Wikipedia busts the language barrier

Jacob Aron
New Scientist

IF YOU have ever pored over the Wikipedia entry “Conspiracy theory”, you may think you know what it is like to go through the looking glass. But have you read all there is to know about UFOs in Spanish? Or Hebrew?

Omnipedia melds entries from 25 languages to give users fresh perspectives (Image: Omnipedia) 1 more image

To unlock such strange information, Brent Hecht of Northwestern University in Evanston, Illinois, and colleagues have created Omnipedia, a software system that lets users browse topics from up to 25 Wikipedia language editions at once.

“There is so much information out there that isn’t in your native language, some of which reflects cultural viewpoints,” says team member Patti Bao.

The team’s goal is to provide access to all of the online encyclopedia’s wealth of knowledge – not just the paranoia-stoked bits. To do this, Omnipedia exploits the sidebar links between different language editions added by multilingual Wikipedia editors. The system follows these links and analyses which topics are universal within the subject area and which are particular to each language, and displays them all (see picture, based on Wikipedia’s “New Scientist” entries).

This method of topic analysis is not foolproof: many languages’ “conspiracy theory” entries link to an article about UFOs, for example, but the Spanish Wikipedia does not, even though it has an article about UFOs, entitled objeto volador no identificado. So the team also applies an algorithm that hunts for such missing links.

Omnipedia displays each topic found within a particular article as a circle split into coloured segments, each representing the language in which the topic is discussed.

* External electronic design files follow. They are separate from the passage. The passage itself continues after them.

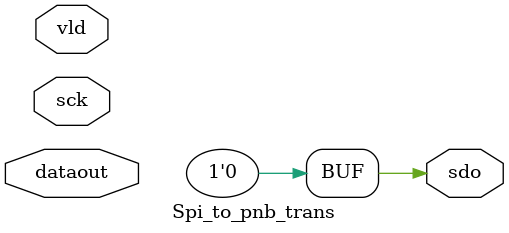
<source format=v>


module Spi_to_pnb_trans(
sck,
dataout,
vld,
sdo
);
input sck, dataout, vld;
output sdo;
//<statements>
assign sdo = 1'b0;
endmodule
</source>
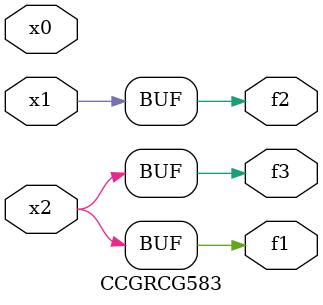
<source format=v>
module CCGRCG583(
	input x0, x1, x2,
	output f1, f2, f3
);
	assign f1 = x2;
	assign f2 = x1;
	assign f3 = x2;
endmodule

</source>
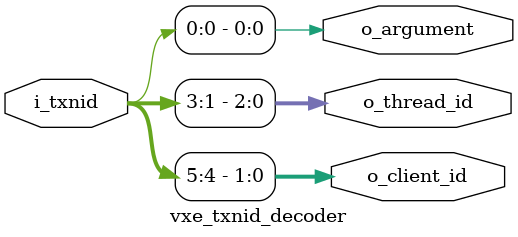
<source format=v>
/*
 * Copyright (c) 2020-2021 The VxEngine Project. All rights reserved.
 *
 * Redistribution and use in source and binary forms, with or without
 * modification, are permitted provided that the following conditions
 * are met:
 * 1. Redistributions of source code must retain the above copyright
 *    notice, this list of conditions and the following disclaimer.
 * 2. Redistributions in binary form must reproduce the above copyright
 *    notice, this list of conditions and the following disclaimer in the
 *    documentation and/or other materials provided with the distribution.
 *
 * THIS SOFTWARE IS PROVIDED BY THE AUTHOR AND CONTRIBUTORS ``AS IS'' AND
 * ANY EXPRESS OR IMPLIED WARRANTIES, INCLUDING, BUT NOT LIMITED TO, THE
 * IMPLIED WARRANTIES OF MERCHANTABILITY AND FITNESS FOR A PARTICULAR PURPOSE
 * ARE DISCLAIMED.  IN NO EVENT SHALL THE AUTHOR OR CONTRIBUTORS BE LIABLE
 * FOR ANY DIRECT, INDIRECT, INCIDENTAL, SPECIAL, EXEMPLARY, OR CONSEQUENTIAL
 * DAMAGES (INCLUDING, BUT NOT LIMITED TO, PROCUREMENT OF SUBSTITUTE GOODS
 * OR SERVICES; LOSS OF USE, DATA, OR PROFITS; OR BUSINESS INTERRUPTION)
 * HOWEVER CAUSED AND ON ANY THEORY OF LIABILITY, WHETHER IN CONTRACT, STRICT
 * LIABILITY, OR TORT (INCLUDING NEGLIGENCE OR OTHERWISE) ARISING IN ANY WAY
 * OUT OF THE USE OF THIS SOFTWARE, EVEN IF ADVISED OF THE POSSIBILITY OF
 * SUCH DAMAGE.
 */

/*
 * Transaction Id decoder
 */


/* Txn Id decoder */
module vxe_txnid_decoder
(
	i_txnid,
	o_client_id,
	o_thread_id,
	o_argument
);
input wire [5:0]	i_txnid;	/* Transaction Id */
output wire [1:0]	o_client_id;	/* Client Id (CU, VPU0, VPU1) */
output wire [2:0]	o_thread_id;	/* Thread Id for VPUs (0-7) */
output wire		o_argument;	/* Argument type (Rs/Rt) */


assign o_client_id = i_txnid[5:4];
assign o_thread_id = i_txnid[3:1];
assign o_argument = i_txnid[0];


endmodule /* vxe_txnid_decoder */

</source>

Clicking on a circle opens the relevant snippet from the article, which is automatically translated using the Bing Translator service.

Bao and colleagues asked 27 volunteers from a range of linguistic backgrounds to try out Omnipedia. Many said they had not realised how much information was absent in the English Wikipedia, while others were surprised at the breadth of coverage in other languages, such as a Japanese entry on reggae.

“We should always be aware of the inevitable biases in the knowledge we produce and reproduce,” says Mark Graham of the Oxford Internet Institute in the UK, who was not involved with the work. “Omnipedia helps us to do that.”

The team presented the system at the Conference on Human Factors in Computing Systems in Austin, Texas, last week.